Day had good reason to be cautious. There was harassment by many of the men, and some of the women who were rough characters themselves.
“She walked four miles after midnight to go home in a city she barely knew because the guy [a dance companion who offered her a ride] wanted her to do these things in the car,” Russo said, referencing an incident in which Day is driven far from her apartment against her will.

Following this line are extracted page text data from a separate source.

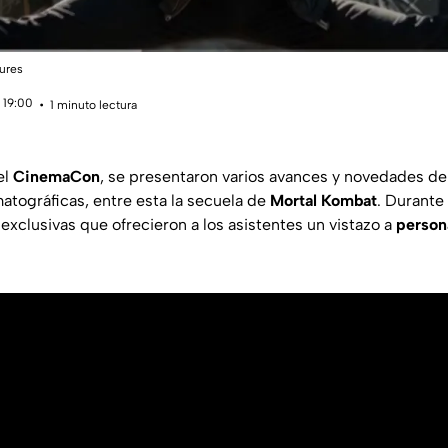
tures
 19:00
1 minuto lectura
el
CinemaCon
, se presentaron varios avances y novedades de
tográficas, entre esta la secuela de
Mortal Kombat
. Durante 
exclusivas que ofrecieron a los asistentes un vistazo a
person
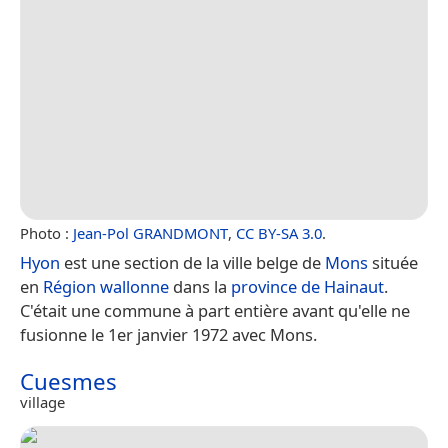
Photo :
Jean-Pol GRANDMONT
,
CC BY-SA 3.0
.
Hyon
est une section de la ville belge de
Mons
située
en
Région wallonne
dans la
province de Hainaut
.
C'était une commune à part entière avant qu'elle ne
fusionne le 1er janvier 1972 avec Mons.
Cuesmes
village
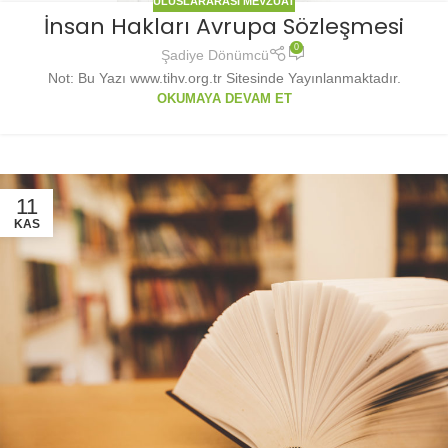
ULUSLARARASI MEVZUAT
İnsan Hakları Avrupa Sözleşmesi
0
Şadiye Dönümcü
Not: Bu Yazı www.tihv.org.tr Sitesinde Yayınlanmaktadır.
OKUMAYA DEVAM ET
11
KAS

Day’s writings brought about change in how these establishments were operated— “police matrons” were hired to make sure prohibition was being enforced— and, for a time, it seemed that conditions would become safer for the workers. Her work was not always appreciated, however. “The girls got upset with Dorothy because she exposed the vice— they blamed her, but she made improvements to what they were trying to do,” Russo said. “She got beaten up for her efforts in a tavern.” After she left, violence surrounding these establishments continued to escalate with a murder, and then acid being thrown at the dancers by a jealous partner. Eventually they were shut down as the owners ran out of money and the scene fell from popularity.
Angels in white
Russo’s next project is his forthcoming account of Day’s nursing career— Not Contrary to Her Beliefs: The Probationary Nursing Career of Dorothy Day. It begins with the suicide of playwright Eugene O’Neil’s friend Louis Holiday, who died in Day’s arms. The tragedy led Day to leave her freewheeling life in Greenwich Village behind to begin a life of service as a nurse. The book will be released in 2021.